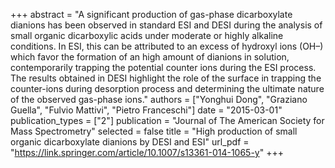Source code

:+++
abstract = "A significant production of gas-phase dicarboxylate dianions has been observed in standard ESI and DESI during the analysis of small organic dicarboxylic acids under moderate or highly alkaline conditions. In ESI, this can be attributed to an excess of hydroxyl ions (OH–) which favor the formation of an high amount of dianions in solution, contemporarily trapping the potential counter ions during the ESI process. The results obtained in DESI highlight the role of the surface in trapping the counter-ions during desorption process and determining the ultimate nature of the observed gas-phase ions."
authors = ["Yonghui Dong", "Graziano Guella", "Fulvio Mattivi", "Pietro Franceschi"]
date = "2015-03-01"
publication_types = ["2"]
publication = "Journal of The American Society for Mass Spectrometry"
selected = false
title = "High production of small organic dicarboxylate dianions by DESI and ESI"
url_pdf = "https://link.springer.com/article/10.1007/s13361-014-1065-y"
+++
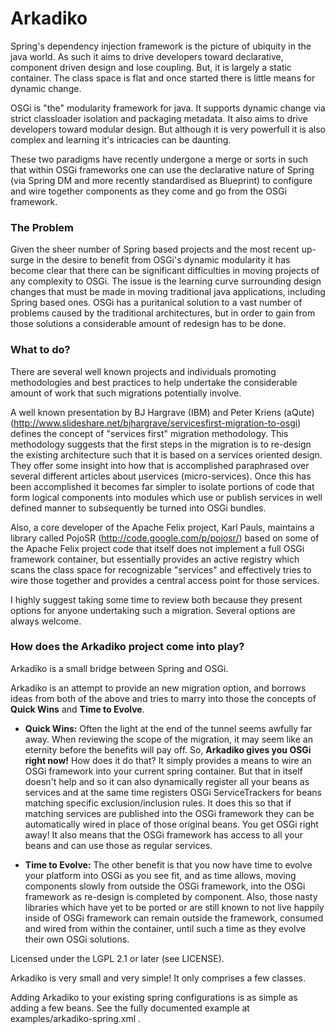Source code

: # Arkadiko #

Spring's dependency injection framework is the picture of ubiquity in the java world. As such it aims to drive developers toward declarative, component driven design and lose coupling. But, it is largely a static container. The class space is flat and once started there is little means for dynamic change.

OSGi is "the" modularity framework for java. It supports dynamic change via strict classloader isolation and packaging metadata. It also aims to drive developers toward modular design. But although it is very powerfull it is also complex and learning it's intricacies can be daunting.

These two paradigms have recently undergone a merge or sorts in such that within OSGi frameworks one can use the declarative nature of Spring (via Spring DM and more recently standardised as Blueprint) to configure and wire together components as they come and go from the OSGi framework.

### The Problem ###

Given the sheer number of Spring based projects and the most recent up-surge in the desire to benefit from OSGi's dynamic modularity it has become clear that there can be significant difficulties in moving projects of any complexity to OSGi. The issue is the learning curve surrounding design changes that must be made in moving traditional java applications, including Spring based ones. OSGi has a puritanical solution to a vast number of problems caused by the traditional architectures, but in order to gain from those solutions a considerable amount of redesign has to be done.

### What to do? ###

There are several well known projects and individuals promoting methodologies and best practices to help undertake the considerable amount of work that such migrations potentially involve.

A well known presentation by BJ Hargrave (IBM) and Peter Kriens (aQute) (http://www.slideshare.net/bjhargrave/servicesfirst-migration-to-osgi) defines the concept of "services first" migration methodology. This methodology suggests that the first steps in the migration is to re-design the existing architecture such that it is based on a services oriented design. They offer some insight into how that is accomplished paraphrased over several different articles about μservices (micro-services). Once this has been accomplished it becomes far simpler to isolate portions of code that form logical components into modules which use or publish services in well defined manner to subsequently be turned into OSGi bundles.

Also, a core developer of the Apache Felix project, Karl Pauls, maintains a library called PojoSR (http://code.google.com/p/pojosr/) based on some of the Apache Felix project code that itself does not implement a full OSGi framework container, but essentially provides an active registry which scans the class space for recognizable "services" and effectively tries to wire those together and provides a central access point for those services.

I highly suggest taking some time to review both because they present options for anyone undertaking such a migration. Several
options are always welcome.

### How does the **Arkadiko** project come into play? ###

Arkadiko is a small bridge between Spring and OSGi.

Arkadiko is an attempt to provide an new migration option, and borrows ideas from both of the above and tries to marry into those the concepts of **Quick Wins** and **Time to Evolve**.

* **Quick Wins:** Often the light at the end of the tunnel seems awfully far away. When reviewing the scope of the migration, it may seem like an eternity before the benefits will pay off. So, **Arkadiko gives you OSGi right now!** How does it do that? It simply provides a means to wire an OSGi framework into your current spring container. But that in itself doesn't help and so it can also dynamically register all your beans as services and at the same time registers OSGi ServiceTrackers for beans matching specific exclusion/inclusion rules. It does this so that if matching services are published into the OSGi framework they can be automatically wired in place of those original beans. You get OSGi right away! It also means that the OSGi framework has access to all your beans and can use those as regular services.

* **Time to Evolve:** The other benefit is that you now have time to evolve your platform into OSGi as you see fit, and as time allows, moving components slowly from outside the OSGi framework, into the OSGi framework as re-design is completed by component. Also, those nasty libraries which have yet to be ported or are still known to not live happily inside of OSGi framework can remain outside the framework, consumed and wired from within the container, until such a time as they evolve their own OSGi solutions.

Licensed under the LGPL 2.1 or later (see LICENSE).

Arkadiko is very small and very simple! It only comprises a few classes.

Adding Arkadiko to your existing spring configurations is as simple as adding a few beans. See the fully documented example at examples/arkadiko-spring.xml .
※ ※ ※
Job — In the data above, which lines have "options"? Report each of them.

Expected output —
I highly suggest taking some time to review both because they present options for anyone undertaking such a migration. Several
options are always welcome.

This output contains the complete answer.